Simple examples, but I've seen more complex workarounds too.

Imustaskforhelp 117 days ago | | |

Just use a normal spare vps or run things in proper virtual machines depending on what you prefer. There are some projects like exe.xyz (invites closed it seems)

Sprite.dev from fly.io is another good one that I had heard sometime ago. I am hearing less about it but it should only cost for when the resources are utilized which is a pretty cool concept too.

hulitu 116 days ago | | |

> Are agents clever enough to seek and maybe use local privilege escalations?

No. Definitely not. Regards, the CIA and the NSA /s

wpm 117 days ago |

"Developers let Claude Code delete their production setup, including database"

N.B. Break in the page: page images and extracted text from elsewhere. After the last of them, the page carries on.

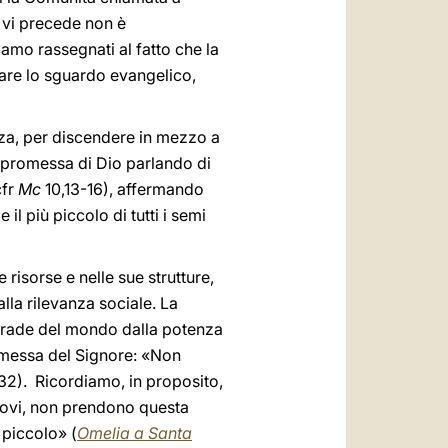
e vi precede non è
amo rassegnati al fatto che la
tare lo sguardo evangelico,
zza, per discendere in mezzo a
la promessa di Dio parlando di
cfr
Mc
10,13-16), affermando
il più piccolo di tutti i semi
 risorse e nelle sue strutture,
lla rilevanza sociale. La
e strade del mondo dalla potenza
omessa del Signore: «Non
32). Ricordiamo, in proposito,
escovi, non prendono questa
 piccolo» (
Omelia a Santa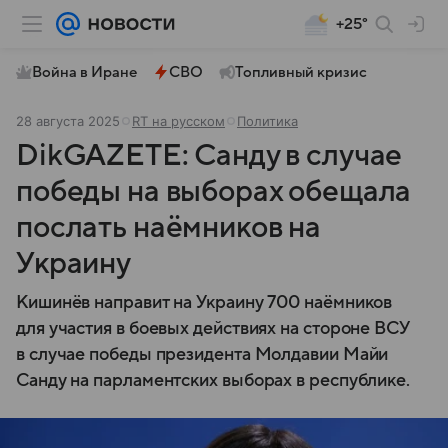
+25°
Война в Иране
СВО
Топливный кризис
28 августа 2025
RT на русском
Политика
DikGAZETE: Санду в случае
победы на выборах обещала
послать наёмников на
Украину
Кишинёв направит на Украину 700 наёмников
для участия в боевых действиях на стороне ВСУ
в случае победы президента Молдавии Майи
Санду на парламентских выборах в республике.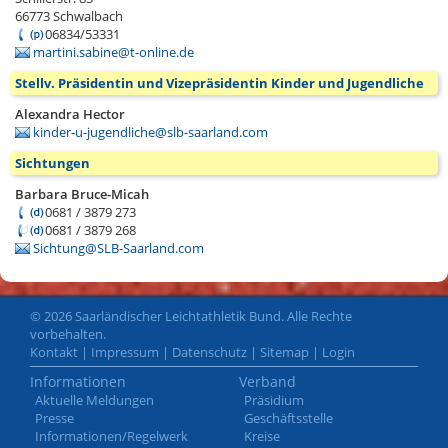
66773
Schwalbach
06834/53331
martini.sabine@t-online.de
Stellv. Präsidentin und Vizepräsidentin Kinder und Jugendliche
Alexandra Hector
kinder-u-jugendliche@slb-saarland.com
Sichtungen
Barbara Bruce-Micah
0681 / 3879 273
0681 / 3879 268
Sichtung@SLB-Saarland.com
© 2026 Saarländischer Leichtathletik Bund. Alle Rechte
vorbehalten.
Kontakt
|
Impressum
|
Datenschutz
|
Sitemap
|
Login
Informationen
Verband
Aktuelle Meldungen
Präsidium
Presse
Geschäftsstelle
Informationen/Regelwerk
Kreise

Claude Code has no agency. It does what you tell it, where you let it, with a randomized temperature where it might randomly deviate.

pgwhalen 117 days ago | |

While it may not have “agency” it definitely doesn’t necessarily do what you tell it. I’d put it as “it may do what you let it.”

cyanydeez 117 days ago | |

"Man shot by police" vs "Man involved in police shooting"

Its a habituation, as much as a desire to avoid finding people at fault.

rhoopr 117 days ago |

Sloppy vibe infra management and no backups, peanut butter and chocolate.

WalterGR 117 days ago |

https://news.ycombinator.com/item?id=47275157

eddyzh 117 days ago |

Original artikel https://open.substack.com/pub/alexeyondata/p/how-i-dropped-o...

mannyv 117 days ago |

This actually is easy to do with terraform and shared infrastructure; you don't need an AI in the loop.

Who hasn't accidentally deleted a resource because that property triggers a resource delete/create instead of an update?

It would help if it was obvious what the key fields were. But for some reason docs usually don't tell you.

jonfw 117 days ago |

If you are not terrified of your production terraform, you are doing it wrong!

sjeiuhvdiidi 117 days ago |

The computer does exactly what you tell it to do, no more, no less. Nothing new.

Surac 117 days ago |

no backup? well played

dmix 117 days ago | |

no offsite backups*

djohnston 117 days ago |

even before AI - as crazy as it may sound - i've always used click-ops for the prod dbs. I've never put them in cloudformation or tf.